DO THIS – Your task is to copy every record exactly.

RECORD EXTRACTS –
============================================================

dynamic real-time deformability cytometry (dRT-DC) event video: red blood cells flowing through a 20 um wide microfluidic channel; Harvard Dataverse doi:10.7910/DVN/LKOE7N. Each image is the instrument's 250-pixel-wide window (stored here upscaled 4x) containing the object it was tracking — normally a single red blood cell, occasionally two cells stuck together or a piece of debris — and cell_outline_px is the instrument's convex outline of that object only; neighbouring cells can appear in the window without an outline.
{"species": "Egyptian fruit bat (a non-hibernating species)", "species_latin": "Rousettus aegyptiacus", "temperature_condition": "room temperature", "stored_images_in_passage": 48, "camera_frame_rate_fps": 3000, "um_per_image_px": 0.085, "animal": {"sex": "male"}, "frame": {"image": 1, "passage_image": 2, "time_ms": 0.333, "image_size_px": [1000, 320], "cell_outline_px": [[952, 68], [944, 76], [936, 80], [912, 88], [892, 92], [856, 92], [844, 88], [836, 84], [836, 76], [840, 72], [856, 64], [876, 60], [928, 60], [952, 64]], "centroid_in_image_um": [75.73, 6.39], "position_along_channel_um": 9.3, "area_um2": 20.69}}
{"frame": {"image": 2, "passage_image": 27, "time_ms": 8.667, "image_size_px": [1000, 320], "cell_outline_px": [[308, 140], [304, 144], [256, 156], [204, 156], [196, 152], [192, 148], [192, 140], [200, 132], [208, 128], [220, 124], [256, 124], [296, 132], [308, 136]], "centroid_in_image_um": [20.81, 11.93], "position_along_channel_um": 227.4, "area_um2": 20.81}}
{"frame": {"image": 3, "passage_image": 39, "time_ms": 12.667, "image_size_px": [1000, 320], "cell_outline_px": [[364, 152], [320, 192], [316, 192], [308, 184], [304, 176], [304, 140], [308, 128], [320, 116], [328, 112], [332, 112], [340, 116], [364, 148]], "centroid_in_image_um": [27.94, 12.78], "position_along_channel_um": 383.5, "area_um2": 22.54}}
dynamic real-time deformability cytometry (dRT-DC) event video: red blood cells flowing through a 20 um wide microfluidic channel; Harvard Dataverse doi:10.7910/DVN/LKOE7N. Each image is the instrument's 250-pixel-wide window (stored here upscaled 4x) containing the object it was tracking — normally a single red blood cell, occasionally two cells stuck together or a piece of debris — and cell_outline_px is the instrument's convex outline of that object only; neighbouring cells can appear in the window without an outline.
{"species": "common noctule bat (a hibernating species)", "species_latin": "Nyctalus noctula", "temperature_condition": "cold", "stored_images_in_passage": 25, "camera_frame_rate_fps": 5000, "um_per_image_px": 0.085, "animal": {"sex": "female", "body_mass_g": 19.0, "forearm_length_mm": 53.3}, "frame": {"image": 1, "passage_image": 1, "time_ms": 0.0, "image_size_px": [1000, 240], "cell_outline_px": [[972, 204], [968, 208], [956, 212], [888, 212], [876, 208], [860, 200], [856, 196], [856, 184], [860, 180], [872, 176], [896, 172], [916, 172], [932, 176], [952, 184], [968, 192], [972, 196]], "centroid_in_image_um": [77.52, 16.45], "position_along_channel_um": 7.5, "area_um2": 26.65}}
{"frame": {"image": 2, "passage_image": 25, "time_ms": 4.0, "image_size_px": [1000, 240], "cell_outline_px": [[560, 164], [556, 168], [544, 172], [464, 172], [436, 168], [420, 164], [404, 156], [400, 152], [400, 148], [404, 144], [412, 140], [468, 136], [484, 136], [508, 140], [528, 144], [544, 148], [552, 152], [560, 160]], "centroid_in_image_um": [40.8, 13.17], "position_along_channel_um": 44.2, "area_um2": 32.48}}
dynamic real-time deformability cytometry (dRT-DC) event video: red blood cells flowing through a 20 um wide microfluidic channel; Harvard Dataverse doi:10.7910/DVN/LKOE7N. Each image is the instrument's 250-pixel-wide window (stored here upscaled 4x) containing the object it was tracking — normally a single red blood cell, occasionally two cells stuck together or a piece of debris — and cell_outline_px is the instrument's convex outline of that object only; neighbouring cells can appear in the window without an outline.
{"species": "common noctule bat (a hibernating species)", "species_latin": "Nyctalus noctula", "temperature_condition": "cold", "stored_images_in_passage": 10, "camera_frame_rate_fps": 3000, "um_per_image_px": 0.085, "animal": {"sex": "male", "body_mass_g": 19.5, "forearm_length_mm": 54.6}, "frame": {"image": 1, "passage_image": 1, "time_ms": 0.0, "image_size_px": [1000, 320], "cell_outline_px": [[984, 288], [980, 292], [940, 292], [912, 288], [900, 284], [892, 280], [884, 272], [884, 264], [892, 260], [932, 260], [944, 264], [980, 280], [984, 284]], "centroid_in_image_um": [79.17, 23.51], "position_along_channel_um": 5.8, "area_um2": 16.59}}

============================================================

FINAL RESULT –
dynamic real-time deformability cytometry (dRT-DC) event video: red blood cells flowing through a 20 um wide microfluidic channel; Harvard Dataverse doi:10.7910/DVN/LKOE7N. Each image is the instrument's 250-pixel-wide window (stored here upscaled 4x) containing the object it was tracking — normally a single red blood cell, occasionally two cells stuck together or a piece of debris — and cell_outline_px is the instrument's convex outline of that object only; neighbouring cells can appear in the window without an outline.
{"species": "Egyptian fruit bat (a non-hibernating species)", "species_latin": "Rousettus aegyptiacus", "temperature_condition": "room temperature", "stored_images_in_passage": 48, "camera_frame_rate_fps": 3000, "um_per_image_px": 0.085, "animal": {"sex": "male"}, "frame": {"image": 1, "passage_image": 2, "time_ms": 0.333, "image_size_px": [1000, 320], "cell_outline_px": [[952, 68], [944, 76], [936, 80], [912, 88], [892, 92], [856, 92], [844, 88], [836, 84], [836, 76], [840, 72], [856, 64], [876, 60], [928, 60], [952, 64]], "centroid_in_image_um": [75.73, 6.39], "position_along_channel_um": 9.3, "area_um2": 20.69}}
{"frame": {"image": 2, "passage_image": 27, "time_ms": 8.667, "image_size_px": [1000, 320], "cell_outline_px": [[308, 140], [304, 144], [256, 156], [204, 156], [196, 152], [192, 148], [192, 140], [200, 132], [208, 128], [220, 124], [256, 124], [296, 132], [308, 136]], "centroid_in_image_um": [20.81, 11.93], "position_along_channel_um": 227.4, "area_um2": 20.81}}
{"frame": {"image": 3, "passage_image": 39, "time_ms": 12.667, "image_size_px": [1000, 320], "cell_outline_px": [[364, 152], [320, 192], [316, 192], [308, 184], [304, 176], [304, 140], [308, 128], [320, 116], [328, 112], [332, 112], [340, 116], [364, 148]], "centroid_in_image_um": [27.94, 12.78], "position_along_channel_um": 383.5, "area_um2": 22.54}}
dynamic real-time deformability cytometry (dRT-DC) event video: red blood cells flowing through a 20 um wide microfluidic channel; Harvard Dataverse doi:10.7910/DVN/LKOE7N. Each image is the instrument's 250-pixel-wide window (stored here upscaled 4x) containing the object it was tracking — normally a single red blood cell, occasionally two cells stuck together or a piece of debris — and cell_outline_px is the instrument's convex outline of that object only; neighbouring cells can appear in the window without an outline.
{"species": "common noctule bat (a hibernating species)", "species_latin": "Nyctalus noctula", "temperature_condition": "cold", "stored_images_in_passage": 25, "camera_frame_rate_fps": 5000, "um_per_image_px": 0.085, "animal": {"sex": "female", "body_mass_g": 19.0, "forearm_length_mm": 53.3}, "frame": {"image": 1, "passage_image": 1, "time_ms": 0.0, "image_size_px": [1000, 240], "cell_outline_px": [[972, 204], [968, 208], [956, 212], [888, 212], [876, 208], [860, 200], [856, 196], [856, 184], [860, 180], [872, 176], [896, 172], [916, 172], [932, 176], [952, 184], [968, 192], [972, 196]], "centroid_in_image_um": [77.52, 16.45], "position_along_channel_um": 7.5, "area_um2": 26.65}}
{"frame": {"image": 2, "passage_image": 25, "time_ms": 4.0, "image_size_px": [1000, 240], "cell_outline_px": [[560, 164], [556, 168], [544, 172], [464, 172], [436, 168], [420, 164], [404, 156], [400, 152], [400, 148], [404, 144], [412, 140], [468, 136], [484, 136], [508, 140], [528, 144], [544, 148], [552, 152], [560, 160]], "centroid_in_image_um": [40.8, 13.17], "position_along_channel_um": 44.2, "area_um2": 32.48}}
dynamic real-time deformability cytometry (dRT-DC) event video: red blood cells flowing through a 20 um wide microfluidic channel; Harvard Dataverse doi:10.7910/DVN/LKOE7N. Each image is the instrument's 250-pixel-wide window (stored here upscaled 4x) containing the object it was tracking — normally a single red blood cell, occasionally two cells stuck together or a piece of debris — and cell_outline_px is the instrument's convex outline of that object only; neighbouring cells can appear in the window without an outline.
{"species": "common noctule bat (a hibernating species)", "species_latin": "Nyctalus noctula", "temperature_condition": "cold", "stored_images_in_passage": 10, "camera_frame_rate_fps": 3000, "um_per_image_px": 0.085, "animal": {"sex": "male", "body_mass_g": 19.5, "forearm_length_mm": 54.6}, "frame": {"image": 1, "passage_image": 1, "time_ms": 0.0, "image_size_px": [1000, 320], "cell_outline_px": [[984, 288], [980, 292], [940, 292], [912, 288], [900, 284], [892, 280], [884, 272], [884, 264], [892, 260], [932, 260], [944, 264], [980, 280], [984, 284]], "centroid_in_image_um": [79.17, 23.51], "position_along_channel_um": 5.8, "area_um2": 16.59}}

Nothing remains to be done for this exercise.